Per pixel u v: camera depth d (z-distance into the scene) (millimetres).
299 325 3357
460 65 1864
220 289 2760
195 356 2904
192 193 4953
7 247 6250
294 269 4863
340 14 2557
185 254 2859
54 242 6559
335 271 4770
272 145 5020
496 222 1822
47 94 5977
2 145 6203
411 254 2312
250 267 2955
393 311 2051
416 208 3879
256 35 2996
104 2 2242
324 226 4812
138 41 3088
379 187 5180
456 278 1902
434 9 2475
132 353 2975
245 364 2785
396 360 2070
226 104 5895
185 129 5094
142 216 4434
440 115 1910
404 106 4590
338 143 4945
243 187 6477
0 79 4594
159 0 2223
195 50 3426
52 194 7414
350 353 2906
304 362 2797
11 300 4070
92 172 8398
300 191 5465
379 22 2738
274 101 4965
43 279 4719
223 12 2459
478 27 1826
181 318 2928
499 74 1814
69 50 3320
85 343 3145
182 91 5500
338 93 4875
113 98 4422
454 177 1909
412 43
--------------------
• _Task to complete_:
Output all entries exactly as given above.

• _Result below_:
Per pixel u v: camera depth d (z-distance into the scene) (millimetres).
299 325 3357
460 65 1864
220 289 2760
195 356 2904
192 193 4953
7 247 6250
294 269 4863
340 14 2557
185 254 2859
54 242 6559
335 271 4770
272 145 5020
496 222 1822
47 94 5977
2 145 6203
411 254 2312
250 267 2955
393 311 2051
416 208 3879
256 35 2996
104 2 2242
324 226 4812
138 41 3088
379 187 5180
456 278 1902
434 9 2475
132 353 2975
245 364 2785
396 360 2070
226 104 5895
185 129 5094
142 216 4434
440 115 1910
404 106 4590
338 143 4945
243 187 6477
0 79 4594
159 0 2223
195 50 3426
52 194 7414
350 353 2906
304 362 2797
11 300 4070
92 172 8398
300 191 5465
379 22 2738
274 101 4965
43 279 4719
223 12 2459
478 27 1826
181 318 2928
499 74 1814
69 50 3320
85 343 3145
182 91 5500
338 93 4875
113 98 4422
454 177 1909
412 43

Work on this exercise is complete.